エミリの小さい包丁 森沢明夫

恋人に騙され、仕事もお金も居場所さえも失った25歳のエミリ。十五年ぶりに再開せた祖父の家に逃げ込んだものの、寂れた田舎の海辺の暮らしに馴染めない。そんな傷だらけのエミリの心わ救ったのは祖父の手料理と町の人々の優しさだった。カサゴの味噌汁、サバの炊かず飯。家族と食卓を囲むというふつうの幸せに触れるうちに、エミリにも小さな変化が起こり始め・・・胃袋からじんわり癒される、心の再生を描いた感動作!

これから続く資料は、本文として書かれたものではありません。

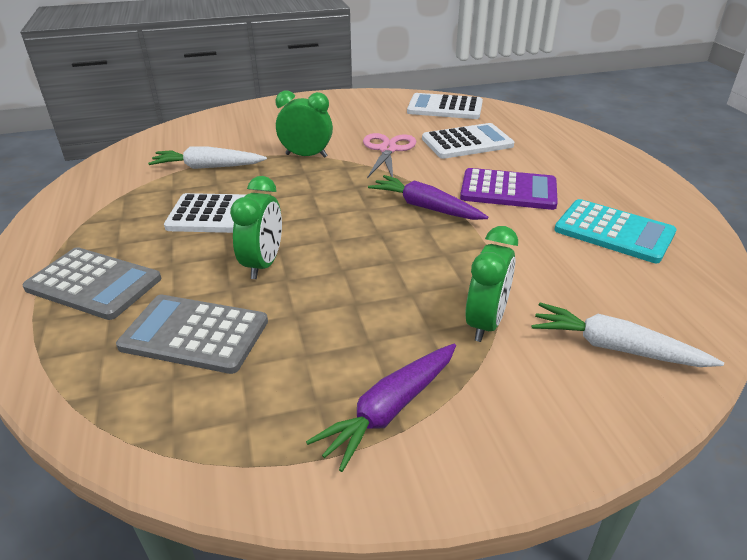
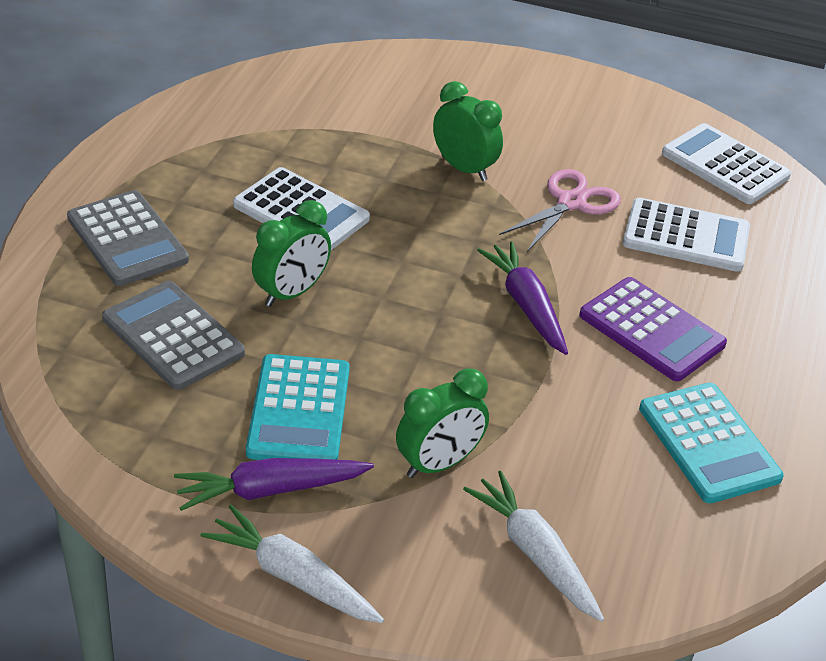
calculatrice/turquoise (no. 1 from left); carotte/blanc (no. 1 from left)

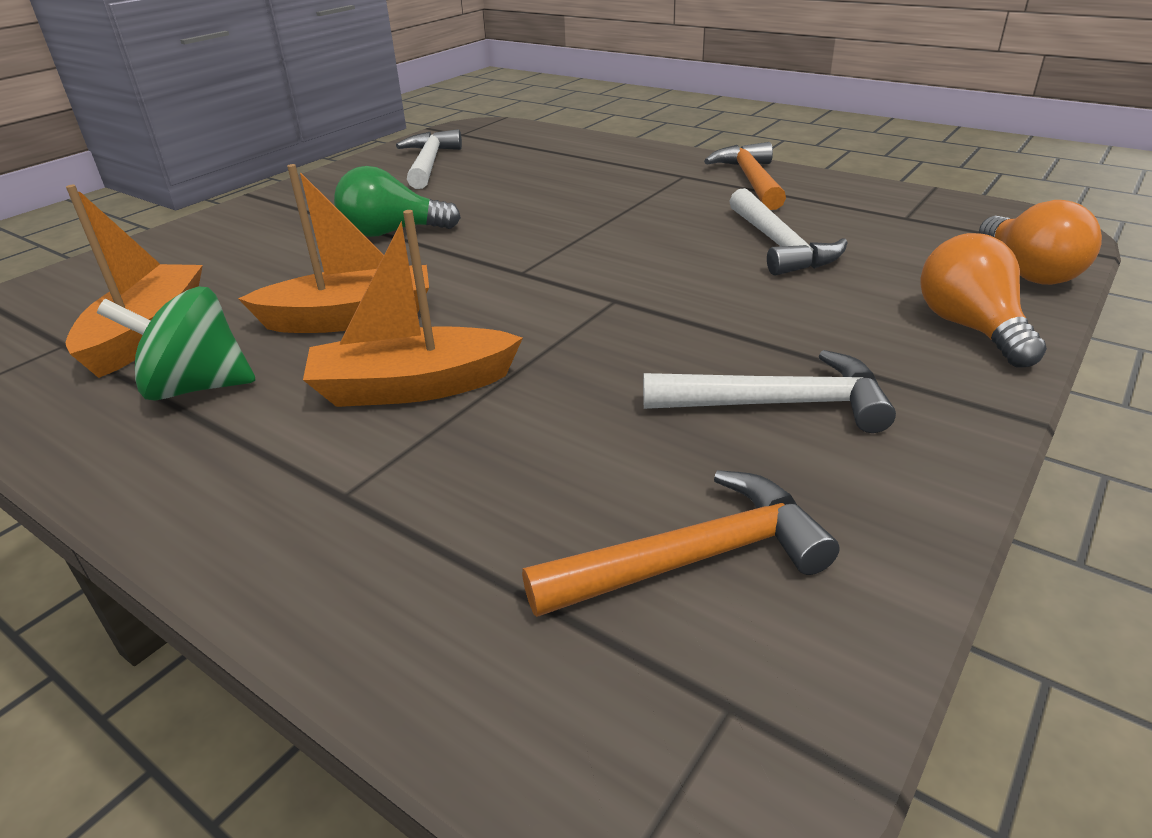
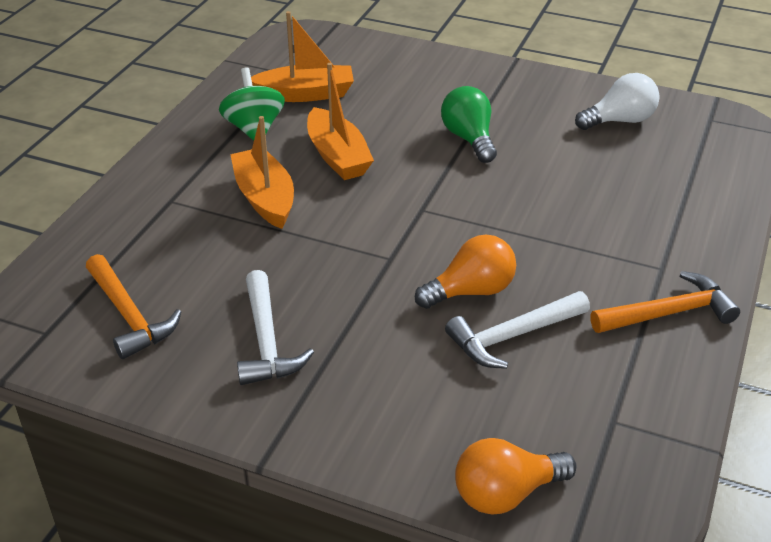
ampoule/orange (no. 1 from left); ampoule/blanc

なんと言ってもエミリのおじいちゃんがとんでもなく素晴らしい人です。80歳にして掃除洗濯はもちろん料理は上手だし車の運転もするし釣りのやり方も教えてくれる。理想の祖父とはこの人のことを言うのではないだろうか。そしてエミリの一番の味方でいてくれます。エミリが田舎にきた理由を村じゅうの人が何十にも盛られた噂話を陰でコソコソと言う輩におじいちゃんは「あんたたち、もしよかったら、エミリの友達になってごらん。そうしたら、本当は、どんなに心がまっすぐでやさしい娘か、よくわかると思うよ」とエミリの前で言ってくれる場面があるのですが、泣きそうになってしまいました。エミリにはこんなに強くて優しい味方がいるのかと心が震えました。

孫娘ではあるが15年も会っていなかったのにこんなに温かく迎えてくれるのはやはり家族の絆があるからだとおもいました。何があっても可愛い孫娘なんだろうな。